AI tool uses past scans to predict breast cancer risk

A new deep-learning model developed at NYU Langone Health suggests that analyzing a woman's history of 3D mammograms offers a more accurate five-year risk prediction than relying on single scans or traditional genetic assessments.
An artificial intelligence system trained on years of 3D mammography data has demonstrated superior ability in forecasting breast cancer risk over the next five years. The tool, developed by researchers at NYU Langone Health and its Perlmutter Cancer Center, outperforms both single-image AI models and standard clinical risk assessments that rely on family history and genetics.
According to a study published in the American Journal of Roentgenology, the model correctly ranked higher-risk patients 72% of the time. This compares to 70% accuracy for single 3D mammogram models and 56% for the widely used Tyrer-Cuzick risk assessment tool, which does not utilize imaging data. The research highlights a shift toward using longitudinal imaging data to personalize screening protocols.

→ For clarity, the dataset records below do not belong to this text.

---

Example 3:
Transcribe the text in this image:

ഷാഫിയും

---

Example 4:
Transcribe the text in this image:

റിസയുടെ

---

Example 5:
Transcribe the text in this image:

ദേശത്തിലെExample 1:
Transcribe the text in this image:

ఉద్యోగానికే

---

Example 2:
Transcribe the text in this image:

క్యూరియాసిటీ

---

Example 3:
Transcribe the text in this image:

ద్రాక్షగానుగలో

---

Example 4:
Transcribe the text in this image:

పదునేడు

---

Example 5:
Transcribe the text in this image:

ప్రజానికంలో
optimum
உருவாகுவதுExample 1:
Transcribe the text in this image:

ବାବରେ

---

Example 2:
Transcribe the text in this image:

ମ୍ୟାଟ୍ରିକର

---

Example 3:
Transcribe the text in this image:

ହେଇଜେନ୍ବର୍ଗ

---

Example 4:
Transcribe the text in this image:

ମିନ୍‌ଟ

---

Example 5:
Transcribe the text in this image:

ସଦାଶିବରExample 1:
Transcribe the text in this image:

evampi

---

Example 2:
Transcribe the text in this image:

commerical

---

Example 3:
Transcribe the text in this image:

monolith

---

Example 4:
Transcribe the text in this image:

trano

Longitudinal data improves prediction accuracy
The model, named NYU-DRP, was built using 313,531 annual 3D mammograms from over 161,000 women who did not have breast cancer during the study period from 2016 to 2020. By analyzing how breast tissue changes across multiple screenings, the system captures subtle structural shifts that single snapshots might miss. This approach allows the AI to identify patterns in tissue evolution that are predictive of future malignancy.

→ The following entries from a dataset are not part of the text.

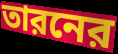
তারনের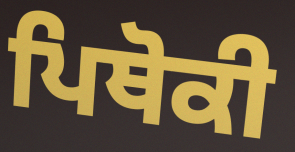
ਪਿਥੋਕੀ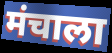
मंचालाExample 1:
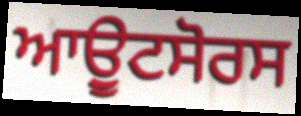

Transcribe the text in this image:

ਆਉੂਟਸੋਰਸ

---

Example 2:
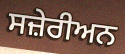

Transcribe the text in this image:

ਸਜ਼ੇਰੀਅਨ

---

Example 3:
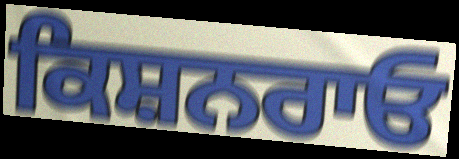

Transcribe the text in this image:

ਕਿਸ਼ਨਰਾਓ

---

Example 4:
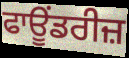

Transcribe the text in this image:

ਫਾਊਂਡਰੀਜ਼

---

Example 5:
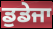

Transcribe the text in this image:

ਡੁਡੇਜਾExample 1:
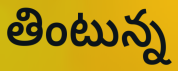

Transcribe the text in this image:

తింటున్న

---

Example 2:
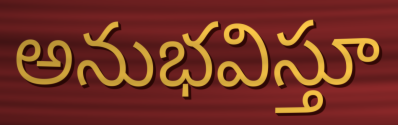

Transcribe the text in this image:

అనుభవిస్తూ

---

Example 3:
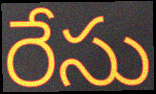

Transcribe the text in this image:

రేసు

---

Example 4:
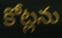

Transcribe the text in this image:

కోట్లను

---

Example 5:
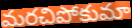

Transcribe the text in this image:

మరచిపోకుమాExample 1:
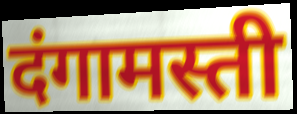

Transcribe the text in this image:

दंगामस्ती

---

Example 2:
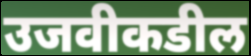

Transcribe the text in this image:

उजवीकडील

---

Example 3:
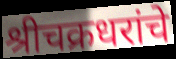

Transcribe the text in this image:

श्रीचक्रधरांचे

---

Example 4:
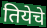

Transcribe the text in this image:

तियेचे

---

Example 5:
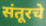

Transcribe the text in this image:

संतूरचेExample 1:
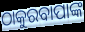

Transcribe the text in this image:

ଠାକୁରବାପାଙ୍କ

Researchers noted that the tool’s advantage lies in its use of digital breast tomosynthesis, or 3D mammography, over standard 2D imaging. The ability to view tissue in three dimensions over time provides a richer dataset for the deep-learning algorithms. This results in a more nuanced risk profile that accounts for individual biological changes rather than just static population averages.
Challenging assumptions about breast density
A key finding challenges the traditional reliance on breast density as a primary risk indicator. While dense tissue is generally associated with higher cancer risk, the study found that the AI model did not strictly follow this rule. In women with extremely dense breasts, the model classified 37.6% as having average risk, and actual cancer cases in this group were only 0.7% over five years.
Conversely, the model identified 15.5% of women with less-dense, fatty breasts as high risk, with actual cases at 2.5%. This discrepancy suggests that density alone is an incomplete metric. The AI appears to detect other structural factors within the tissue that contribute to risk, offering a more personalized assessment than density-based guidelines alone.
Potential for tailored screening strategies
If validated in broader clinical settings, this technology could help physicians tailor screening to individual needs. By accurately identifying women who may benefit from additional testing, the system could reduce unnecessary supplemental procedures for those at lower risk. This precision aims to optimize resource allocation and reduce patient anxiety associated with over-screening.
The study, reported by GN technics/ai (en-US), emphasizes that while the results are promising, further experiments are required. The team plans to test the model on additional datasets to ensure its reliability across diverse populations. Until then, the tool remains a research prototype rather than a standard clinical diagnostic device.